### Exercise brief
Your answer should be only the lines below from the one with "pendant lamp: present" to the one with "rug: none [190,228,254,263]", repeated exactly, ends included.

### Data to process
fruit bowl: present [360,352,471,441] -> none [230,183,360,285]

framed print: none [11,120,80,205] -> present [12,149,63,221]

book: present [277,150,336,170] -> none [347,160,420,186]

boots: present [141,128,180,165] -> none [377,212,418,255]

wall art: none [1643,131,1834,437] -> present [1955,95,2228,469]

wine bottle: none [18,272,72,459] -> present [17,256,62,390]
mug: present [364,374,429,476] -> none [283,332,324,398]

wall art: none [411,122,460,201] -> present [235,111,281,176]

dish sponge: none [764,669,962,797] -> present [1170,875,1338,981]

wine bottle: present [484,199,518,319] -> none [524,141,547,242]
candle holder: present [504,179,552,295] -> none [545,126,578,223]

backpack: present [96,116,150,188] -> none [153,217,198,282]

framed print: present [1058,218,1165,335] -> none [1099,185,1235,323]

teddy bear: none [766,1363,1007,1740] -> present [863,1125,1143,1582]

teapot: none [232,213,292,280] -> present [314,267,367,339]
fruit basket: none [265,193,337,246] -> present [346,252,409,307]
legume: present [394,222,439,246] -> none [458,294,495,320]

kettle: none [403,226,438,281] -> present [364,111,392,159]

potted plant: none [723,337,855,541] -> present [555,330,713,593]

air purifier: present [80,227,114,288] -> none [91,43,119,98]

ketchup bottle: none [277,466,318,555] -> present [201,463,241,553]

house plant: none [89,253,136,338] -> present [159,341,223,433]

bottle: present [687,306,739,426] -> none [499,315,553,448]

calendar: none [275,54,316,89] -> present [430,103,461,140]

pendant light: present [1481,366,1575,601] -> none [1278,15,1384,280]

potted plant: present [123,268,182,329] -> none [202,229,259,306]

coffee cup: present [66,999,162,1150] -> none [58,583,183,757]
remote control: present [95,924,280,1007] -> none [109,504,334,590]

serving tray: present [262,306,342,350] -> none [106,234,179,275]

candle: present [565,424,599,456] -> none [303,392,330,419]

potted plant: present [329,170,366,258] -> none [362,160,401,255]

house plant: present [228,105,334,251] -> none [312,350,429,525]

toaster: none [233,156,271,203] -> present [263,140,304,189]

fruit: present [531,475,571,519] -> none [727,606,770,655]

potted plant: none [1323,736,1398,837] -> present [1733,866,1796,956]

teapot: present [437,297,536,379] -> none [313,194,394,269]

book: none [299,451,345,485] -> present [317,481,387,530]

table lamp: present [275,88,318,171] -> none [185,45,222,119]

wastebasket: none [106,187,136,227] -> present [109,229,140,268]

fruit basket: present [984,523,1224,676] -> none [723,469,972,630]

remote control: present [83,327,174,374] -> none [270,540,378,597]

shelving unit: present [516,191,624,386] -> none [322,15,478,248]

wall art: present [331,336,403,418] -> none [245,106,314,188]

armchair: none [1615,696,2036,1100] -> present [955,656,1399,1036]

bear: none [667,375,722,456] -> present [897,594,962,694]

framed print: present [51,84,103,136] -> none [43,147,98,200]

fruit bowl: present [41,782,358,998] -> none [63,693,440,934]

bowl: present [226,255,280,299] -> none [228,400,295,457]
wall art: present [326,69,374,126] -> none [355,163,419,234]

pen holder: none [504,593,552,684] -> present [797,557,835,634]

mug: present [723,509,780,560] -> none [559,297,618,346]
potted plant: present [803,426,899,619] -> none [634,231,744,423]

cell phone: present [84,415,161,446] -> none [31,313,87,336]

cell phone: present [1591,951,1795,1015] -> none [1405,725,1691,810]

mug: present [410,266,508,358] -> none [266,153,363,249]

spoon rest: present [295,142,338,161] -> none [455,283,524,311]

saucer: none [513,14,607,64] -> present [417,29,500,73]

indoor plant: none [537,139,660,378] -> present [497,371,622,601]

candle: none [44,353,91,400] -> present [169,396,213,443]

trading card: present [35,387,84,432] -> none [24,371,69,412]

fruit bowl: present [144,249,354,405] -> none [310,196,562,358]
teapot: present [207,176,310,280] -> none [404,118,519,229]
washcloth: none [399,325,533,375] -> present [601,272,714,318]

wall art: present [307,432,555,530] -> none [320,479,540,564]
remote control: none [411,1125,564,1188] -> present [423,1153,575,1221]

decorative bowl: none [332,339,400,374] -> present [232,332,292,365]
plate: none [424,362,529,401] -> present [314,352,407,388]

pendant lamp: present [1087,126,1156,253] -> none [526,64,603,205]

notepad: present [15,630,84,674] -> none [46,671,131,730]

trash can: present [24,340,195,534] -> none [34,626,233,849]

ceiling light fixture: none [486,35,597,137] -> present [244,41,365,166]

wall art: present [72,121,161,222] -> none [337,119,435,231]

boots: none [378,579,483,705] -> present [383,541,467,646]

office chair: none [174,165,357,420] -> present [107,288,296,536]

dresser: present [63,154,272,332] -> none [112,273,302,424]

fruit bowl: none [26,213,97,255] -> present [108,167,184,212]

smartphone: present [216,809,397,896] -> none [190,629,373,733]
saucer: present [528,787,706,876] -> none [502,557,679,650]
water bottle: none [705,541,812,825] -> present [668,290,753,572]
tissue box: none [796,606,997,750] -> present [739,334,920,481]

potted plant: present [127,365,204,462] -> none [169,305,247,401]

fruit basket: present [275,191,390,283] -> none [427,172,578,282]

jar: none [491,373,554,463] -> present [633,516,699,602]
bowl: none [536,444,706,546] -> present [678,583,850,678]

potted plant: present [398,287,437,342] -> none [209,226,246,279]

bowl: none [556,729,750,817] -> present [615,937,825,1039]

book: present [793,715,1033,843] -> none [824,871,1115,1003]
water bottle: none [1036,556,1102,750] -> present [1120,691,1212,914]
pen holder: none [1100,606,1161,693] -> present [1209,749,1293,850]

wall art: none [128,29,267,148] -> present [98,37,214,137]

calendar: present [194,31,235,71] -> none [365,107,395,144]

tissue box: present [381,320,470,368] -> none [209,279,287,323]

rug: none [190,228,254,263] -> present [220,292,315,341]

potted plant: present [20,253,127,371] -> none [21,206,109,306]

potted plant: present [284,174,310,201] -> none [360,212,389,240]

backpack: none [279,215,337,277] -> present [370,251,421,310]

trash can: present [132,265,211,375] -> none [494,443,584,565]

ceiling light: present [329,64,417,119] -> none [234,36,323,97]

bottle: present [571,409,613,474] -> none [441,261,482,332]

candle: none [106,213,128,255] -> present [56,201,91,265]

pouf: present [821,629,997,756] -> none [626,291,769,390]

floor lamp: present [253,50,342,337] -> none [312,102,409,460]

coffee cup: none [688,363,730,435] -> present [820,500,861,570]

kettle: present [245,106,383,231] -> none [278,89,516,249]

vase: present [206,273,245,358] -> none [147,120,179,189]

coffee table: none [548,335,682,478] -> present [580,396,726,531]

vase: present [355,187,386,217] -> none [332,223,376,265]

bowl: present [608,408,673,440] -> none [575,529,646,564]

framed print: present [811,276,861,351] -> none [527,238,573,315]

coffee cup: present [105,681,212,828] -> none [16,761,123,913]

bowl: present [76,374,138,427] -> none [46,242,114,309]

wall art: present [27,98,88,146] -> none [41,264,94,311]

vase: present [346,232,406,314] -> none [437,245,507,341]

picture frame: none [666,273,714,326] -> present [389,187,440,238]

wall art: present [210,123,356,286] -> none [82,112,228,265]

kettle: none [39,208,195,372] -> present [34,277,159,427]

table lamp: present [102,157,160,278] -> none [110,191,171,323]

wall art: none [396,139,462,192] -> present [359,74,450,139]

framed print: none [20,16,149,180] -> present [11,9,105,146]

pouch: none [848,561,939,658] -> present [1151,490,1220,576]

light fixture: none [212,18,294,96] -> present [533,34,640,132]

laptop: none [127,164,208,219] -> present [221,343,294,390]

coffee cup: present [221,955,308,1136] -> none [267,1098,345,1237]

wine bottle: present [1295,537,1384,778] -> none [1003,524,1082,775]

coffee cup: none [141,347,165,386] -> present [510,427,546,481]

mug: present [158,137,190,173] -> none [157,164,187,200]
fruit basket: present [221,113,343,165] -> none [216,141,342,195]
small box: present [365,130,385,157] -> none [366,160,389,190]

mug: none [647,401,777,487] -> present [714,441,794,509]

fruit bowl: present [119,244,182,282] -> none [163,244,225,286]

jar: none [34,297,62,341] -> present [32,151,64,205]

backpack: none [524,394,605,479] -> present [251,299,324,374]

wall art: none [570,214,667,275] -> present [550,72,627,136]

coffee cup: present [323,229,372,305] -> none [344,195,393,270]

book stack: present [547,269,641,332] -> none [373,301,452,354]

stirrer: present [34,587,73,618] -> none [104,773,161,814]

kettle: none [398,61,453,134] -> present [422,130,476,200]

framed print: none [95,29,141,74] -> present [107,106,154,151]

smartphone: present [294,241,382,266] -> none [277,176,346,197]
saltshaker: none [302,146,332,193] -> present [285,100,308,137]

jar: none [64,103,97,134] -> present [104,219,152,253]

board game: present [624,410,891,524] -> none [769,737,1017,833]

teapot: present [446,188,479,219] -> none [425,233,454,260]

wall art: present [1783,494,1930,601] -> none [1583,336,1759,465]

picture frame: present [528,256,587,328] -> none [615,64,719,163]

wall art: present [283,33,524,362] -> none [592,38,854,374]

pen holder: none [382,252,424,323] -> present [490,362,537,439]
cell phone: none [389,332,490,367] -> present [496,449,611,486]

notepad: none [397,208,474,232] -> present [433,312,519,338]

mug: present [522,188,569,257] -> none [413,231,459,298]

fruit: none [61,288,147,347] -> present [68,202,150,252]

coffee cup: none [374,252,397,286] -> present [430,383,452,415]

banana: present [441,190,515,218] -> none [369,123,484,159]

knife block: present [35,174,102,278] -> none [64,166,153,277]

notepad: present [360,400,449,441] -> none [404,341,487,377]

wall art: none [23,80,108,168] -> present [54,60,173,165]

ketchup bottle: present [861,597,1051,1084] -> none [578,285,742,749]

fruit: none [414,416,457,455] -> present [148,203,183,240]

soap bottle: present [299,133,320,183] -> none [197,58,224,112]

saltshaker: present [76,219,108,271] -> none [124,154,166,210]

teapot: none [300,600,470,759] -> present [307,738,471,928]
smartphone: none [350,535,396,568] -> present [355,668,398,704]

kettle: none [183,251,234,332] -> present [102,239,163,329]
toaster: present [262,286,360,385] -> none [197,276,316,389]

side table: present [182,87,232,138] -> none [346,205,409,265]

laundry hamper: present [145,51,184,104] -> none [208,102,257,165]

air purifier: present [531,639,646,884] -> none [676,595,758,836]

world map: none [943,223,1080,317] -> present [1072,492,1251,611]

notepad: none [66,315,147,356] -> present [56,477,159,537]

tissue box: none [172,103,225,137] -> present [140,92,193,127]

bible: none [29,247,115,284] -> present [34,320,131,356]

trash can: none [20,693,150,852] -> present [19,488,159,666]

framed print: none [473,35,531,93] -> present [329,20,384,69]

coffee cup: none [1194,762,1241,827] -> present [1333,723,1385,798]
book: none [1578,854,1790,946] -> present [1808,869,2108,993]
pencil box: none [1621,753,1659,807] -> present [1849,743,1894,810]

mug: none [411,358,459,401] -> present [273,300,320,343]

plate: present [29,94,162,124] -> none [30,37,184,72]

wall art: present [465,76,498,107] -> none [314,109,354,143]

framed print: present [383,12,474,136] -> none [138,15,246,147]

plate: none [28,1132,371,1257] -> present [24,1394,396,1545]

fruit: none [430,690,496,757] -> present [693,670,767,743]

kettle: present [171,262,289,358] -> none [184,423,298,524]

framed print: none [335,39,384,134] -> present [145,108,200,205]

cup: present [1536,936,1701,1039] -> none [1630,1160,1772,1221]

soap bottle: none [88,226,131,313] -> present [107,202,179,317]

### Output for this task
pendant lamp: present [1087,126,1156,253] -> none [526,64,603,205]

notepad: present [15,630,84,674] -> none [46,671,131,730]

trash can: present [24,340,195,534] -> none [34,626,233,849]

ceiling light fixture: none [486,35,597,137] -> present [244,41,365,166]

wall art: present [72,121,161,222] -> none [337,119,435,231]

boots: none [378,579,483,705] -> present [383,541,467,646]

office chair: none [174,165,357,420] -> present [107,288,296,536]

dresser: present [63,154,272,332] -> none [112,273,302,424]

fruit bowl: none [26,213,97,255] -> present [108,167,184,212]

smartphone: present [216,809,397,896] -> none [190,629,373,733]
saucer: present [528,787,706,876] -> none [502,557,679,650]
water bottle: none [705,541,812,825] -> present [668,290,753,572]
tissue box: none [796,606,997,750] -> present [739,334,920,481]

potted plant: present [127,365,204,462] -> none [169,305,247,401]

fruit basket: present [275,191,390,283] -> none [427,172,578,282]

jar: none [491,373,554,463] -> present [633,516,699,602]
bowl: none [536,444,706,546] -> present [678,583,850,678]

potted plant: present [398,287,437,342] -> none [209,226,246,279]

bowl: none [556,729,750,817] -> present [615,937,825,1039]

book: present [793,715,1033,843] -> none [824,871,1115,1003]
water bottle: none [1036,556,1102,750] -> present [1120,691,1212,914]
pen holder: none [1100,606,1161,693] -> present [1209,749,1293,850]

wall art: none [128,29,267,148] -> present [98,37,214,137]

calendar: present [194,31,235,71] -> none [365,107,395,144]

tissue box: present [381,320,470,368] -> none [209,279,287,323]

rug: none [190,228,254,263] -> present [220,292,315,341]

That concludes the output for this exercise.